Plasma electrolytic oxidation of monocrystalline silicon using silicate electrolyte containing boric acid

Abstract

The feasibility of preparing oxide layer on a monocrystalline silicon (mc-Si) using the plasma electrolytic oxidation (PEO) process was investigated in this study and the influence of adding boric acid to the silicate based electrolyte on the formation and the properties of the oxide layer was evaluated. The morphology, chemical composition and phase structure of the layers were characterized by scanning electron microscopy (SEM), energy dispersive spectroscopy (EDS), Fourier transform infrared spectroscopy (FTIR), grazing incidence X-ray diffractometry (GIXRD) and transmission electron microscopy (TEM) techniques.
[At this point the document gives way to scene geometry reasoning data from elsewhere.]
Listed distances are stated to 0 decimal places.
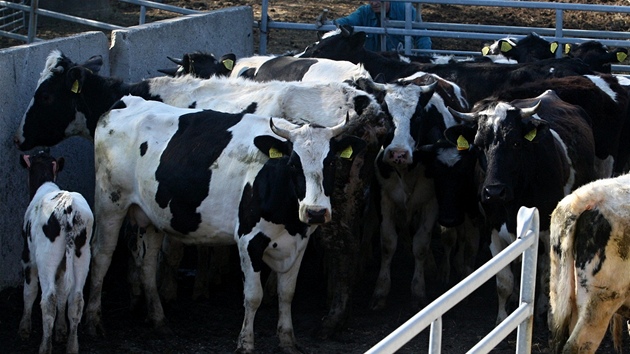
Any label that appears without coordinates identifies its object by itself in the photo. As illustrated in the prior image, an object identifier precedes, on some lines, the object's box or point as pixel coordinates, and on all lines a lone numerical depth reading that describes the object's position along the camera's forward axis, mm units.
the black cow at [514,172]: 15030
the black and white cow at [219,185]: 14001
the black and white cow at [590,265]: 11340
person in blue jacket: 26376
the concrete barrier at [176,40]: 19904
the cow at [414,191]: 16711
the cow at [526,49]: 24291
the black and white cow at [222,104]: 15477
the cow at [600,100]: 18713
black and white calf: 13892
The optical and electrical properties of the grown layers were assessed by ultraviolet–visible spectroscopy (UV–Vis), photoluminescence spectroscopy (PL) and current-voltage measurement methods. The results revealed that an amorphous silicon oxide (SiO2) layer with a crater-like morphology was formed on the mc-Si substrate in the silicate based electrolyte. The addition of boric acid to the electrolyte led to dramatic arcing, stable layer formation conditions, and improved feature quality. The presence of BO33− anions in the electrolyte accelerated the rate of growth, increased the layer surface porosity, and doped the SiO2 structure with boron cations. As a result of these changes, the optical absorbance and photoluminescence emission intensity of the doped oxide layer was enhanced in both ultraviolet and visible regions, as well as the Urbach tail widened, which is declining the band gap energy. In addition, despite the increased surface electrical resistance, the current gain was also increased significantly.